Body mass index has a direct correlation with the development of lymphedema. Obesity is a well-recognized risk factor for both spontaneous lymphedema (appearing without an obvious trigger) and secondary lymphedema after surgery or radiation. Interestingly, the mechanism isn’t simply fat tissue pressing on lymphatic vessels. Research published in Frontiers in Physiology suggests the dysfunction is driven by chemical signals released by fat cells that impair lymphatic vessel function, rather than physical compression.

For people who already have mild or latent lymphedema, significant weight gain can push the system past its tipping point and make swelling visible for the first time. Conversely, weight loss is one of the few interventions that can meaningfully improve lymphatic function in this group.

Chronic Venous Insufficiency

When the veins in your legs can’t efficiently return blood to your heart, the excess fluid that leaks into your tissues puts an additional load on the lymphatic system. Initially, your lymph vessels compensate by working harder. But over months or years of sustained overload, the valves inside the lymphatic vessels themselves begin to fail. This creates a condition called phlebolymphedema, where both the venous and lymphatic systems are compromised at the same time. The resulting swelling is often more stubborn than either condition alone because two drainage systems are failing instead of one.

Recurrent Infections

Cellulitis, a bacterial skin infection, and lymphedema have a circular relationship. Lymphedema raises the risk of cellulitis because stagnant fluid creates a favorable environment for bacteria. Each episode of cellulitis then inflames and scars the lymphatic vessels further, worsening the underlying drainage problem. Repeated bouts can enlarge lymph nodes and cause long-term swelling that becomes permanent. Breaking this cycle early with prompt treatment of infections and consistent swelling management is critical to preventing progressive damage.

How Leg Lymphedema Progresses

The International Society of Lymphology classifies lymphedema into four stages, and understanding where you fall helps clarify what’s happening in your tissues.

  • Stage 0 (latent): Lymphatic transport is already impaired, but there’s no visible swelling. You might notice subtle heaviness or tightness. This stage can persist for months or even years before progressing.
  • Stage I: Fluid accumulates and causes visible swelling that goes down when you elevate your leg. Pressing on the skin leaves a temporary dent (pitting).
  • Stage II: Swelling no longer resolves with elevation. Fat and protein deposits begin to build up in the tissue. Early in this stage the skin still pits when pressed, but later it becomes firm as fibrosis develops.
  • Stage III: The limb is significantly enlarged with hardened skin. The surface may develop a rough, warty texture, and the tissue no longer pits. Skin folds can trap moisture and lead to frequent infections.
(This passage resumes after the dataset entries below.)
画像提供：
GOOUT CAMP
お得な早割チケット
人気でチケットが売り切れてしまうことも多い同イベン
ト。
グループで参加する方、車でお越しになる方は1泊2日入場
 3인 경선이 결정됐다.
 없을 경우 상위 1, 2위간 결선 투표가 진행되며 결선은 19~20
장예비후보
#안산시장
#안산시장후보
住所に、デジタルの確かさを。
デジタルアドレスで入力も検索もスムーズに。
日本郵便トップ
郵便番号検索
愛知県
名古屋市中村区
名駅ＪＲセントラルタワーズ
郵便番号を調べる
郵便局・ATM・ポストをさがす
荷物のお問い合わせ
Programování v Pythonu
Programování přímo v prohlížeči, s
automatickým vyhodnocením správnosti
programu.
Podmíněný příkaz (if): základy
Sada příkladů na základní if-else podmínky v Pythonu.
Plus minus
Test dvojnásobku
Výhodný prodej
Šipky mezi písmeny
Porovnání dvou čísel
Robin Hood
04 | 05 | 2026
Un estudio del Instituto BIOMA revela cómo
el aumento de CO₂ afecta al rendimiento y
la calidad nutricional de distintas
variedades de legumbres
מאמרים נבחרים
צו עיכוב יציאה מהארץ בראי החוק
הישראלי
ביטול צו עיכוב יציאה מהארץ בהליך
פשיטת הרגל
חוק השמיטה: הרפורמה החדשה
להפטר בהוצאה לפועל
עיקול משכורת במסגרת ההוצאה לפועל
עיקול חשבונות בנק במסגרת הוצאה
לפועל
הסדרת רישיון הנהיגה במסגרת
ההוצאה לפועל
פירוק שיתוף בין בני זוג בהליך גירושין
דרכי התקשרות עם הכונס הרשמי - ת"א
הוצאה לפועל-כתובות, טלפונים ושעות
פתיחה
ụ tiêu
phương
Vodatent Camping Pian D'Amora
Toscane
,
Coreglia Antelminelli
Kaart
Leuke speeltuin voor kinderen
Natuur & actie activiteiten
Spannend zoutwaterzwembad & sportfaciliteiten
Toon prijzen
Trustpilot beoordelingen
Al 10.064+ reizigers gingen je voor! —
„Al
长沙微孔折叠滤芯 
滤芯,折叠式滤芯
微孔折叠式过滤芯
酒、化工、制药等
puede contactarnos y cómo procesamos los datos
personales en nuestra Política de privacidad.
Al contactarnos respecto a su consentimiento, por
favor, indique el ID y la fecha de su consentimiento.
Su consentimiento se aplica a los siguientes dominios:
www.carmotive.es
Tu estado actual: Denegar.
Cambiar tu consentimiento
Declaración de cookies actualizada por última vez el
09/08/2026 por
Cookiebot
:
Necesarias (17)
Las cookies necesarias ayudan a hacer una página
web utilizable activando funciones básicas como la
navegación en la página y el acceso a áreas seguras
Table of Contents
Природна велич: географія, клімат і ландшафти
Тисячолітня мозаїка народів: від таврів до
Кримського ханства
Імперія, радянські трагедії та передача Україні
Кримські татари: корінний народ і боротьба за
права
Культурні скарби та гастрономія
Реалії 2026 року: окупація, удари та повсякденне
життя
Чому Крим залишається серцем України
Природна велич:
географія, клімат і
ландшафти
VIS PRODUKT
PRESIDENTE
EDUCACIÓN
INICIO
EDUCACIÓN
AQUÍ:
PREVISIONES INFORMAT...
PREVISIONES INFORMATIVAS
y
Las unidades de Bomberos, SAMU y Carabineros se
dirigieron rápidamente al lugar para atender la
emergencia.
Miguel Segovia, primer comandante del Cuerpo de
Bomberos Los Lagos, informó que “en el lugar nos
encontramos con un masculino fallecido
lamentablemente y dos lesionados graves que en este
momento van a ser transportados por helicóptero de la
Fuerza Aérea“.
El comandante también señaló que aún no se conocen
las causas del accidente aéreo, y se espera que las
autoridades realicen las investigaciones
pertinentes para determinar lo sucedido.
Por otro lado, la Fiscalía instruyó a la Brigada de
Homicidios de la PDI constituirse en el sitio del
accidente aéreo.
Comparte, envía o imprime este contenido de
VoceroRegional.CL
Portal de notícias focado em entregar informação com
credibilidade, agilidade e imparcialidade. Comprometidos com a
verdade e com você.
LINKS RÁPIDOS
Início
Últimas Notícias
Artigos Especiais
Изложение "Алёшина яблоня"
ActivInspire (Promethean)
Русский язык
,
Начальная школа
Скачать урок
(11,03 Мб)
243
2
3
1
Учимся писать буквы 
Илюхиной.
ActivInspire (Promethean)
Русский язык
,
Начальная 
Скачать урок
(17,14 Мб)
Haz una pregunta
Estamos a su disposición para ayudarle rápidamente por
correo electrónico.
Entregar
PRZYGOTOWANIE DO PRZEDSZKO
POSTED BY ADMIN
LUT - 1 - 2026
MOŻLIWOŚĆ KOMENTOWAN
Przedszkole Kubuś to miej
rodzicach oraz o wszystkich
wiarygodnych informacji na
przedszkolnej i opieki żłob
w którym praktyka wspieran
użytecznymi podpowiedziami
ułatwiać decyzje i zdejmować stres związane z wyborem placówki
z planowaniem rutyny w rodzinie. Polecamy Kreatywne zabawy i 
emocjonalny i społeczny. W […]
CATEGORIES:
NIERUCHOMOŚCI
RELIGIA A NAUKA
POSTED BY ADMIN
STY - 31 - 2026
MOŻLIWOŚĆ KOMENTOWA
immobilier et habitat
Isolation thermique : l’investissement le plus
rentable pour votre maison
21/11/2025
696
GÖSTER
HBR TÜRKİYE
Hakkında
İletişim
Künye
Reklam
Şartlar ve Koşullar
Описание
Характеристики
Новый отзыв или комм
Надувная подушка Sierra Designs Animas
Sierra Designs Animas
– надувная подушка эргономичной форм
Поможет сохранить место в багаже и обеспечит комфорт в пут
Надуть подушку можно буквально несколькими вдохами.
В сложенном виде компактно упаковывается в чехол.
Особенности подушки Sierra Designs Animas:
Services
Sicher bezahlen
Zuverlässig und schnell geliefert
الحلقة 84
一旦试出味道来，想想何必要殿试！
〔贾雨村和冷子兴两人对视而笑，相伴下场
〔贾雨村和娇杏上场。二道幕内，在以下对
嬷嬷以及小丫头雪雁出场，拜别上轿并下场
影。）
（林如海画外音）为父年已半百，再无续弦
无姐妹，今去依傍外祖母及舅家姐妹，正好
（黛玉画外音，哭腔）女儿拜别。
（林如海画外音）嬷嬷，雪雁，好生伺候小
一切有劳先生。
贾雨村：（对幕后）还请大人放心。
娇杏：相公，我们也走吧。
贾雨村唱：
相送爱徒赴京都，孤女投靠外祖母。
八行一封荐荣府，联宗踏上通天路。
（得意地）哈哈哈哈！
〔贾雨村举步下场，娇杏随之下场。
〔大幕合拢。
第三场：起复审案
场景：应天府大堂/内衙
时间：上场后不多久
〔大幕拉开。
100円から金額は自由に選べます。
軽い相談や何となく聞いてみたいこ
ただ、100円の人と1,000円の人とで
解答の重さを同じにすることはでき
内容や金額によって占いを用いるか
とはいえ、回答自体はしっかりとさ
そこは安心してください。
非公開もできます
Not everyone progresses through all stages. Many people remain at Stage I or II for years, particularly with consistent management. The key factor in progression is how well lymph drainage is maintained through compression, movement, and control of underlying causes like obesity or venous disease.

Multiple Causes Often Overlap

In practice, leg lymphedema rarely has a single, clean explanation. A person who had pelvic lymph nodes removed for cancer may not develop noticeable swelling until they gain weight, develop cellulitis, or age into venous insufficiency. Each additional hit to the lymphatic system narrows the margin between adequate drainage and visible swelling. This is why Stage 0 can last for years: the system is damaged but still compensating, until one more factor tips the balance.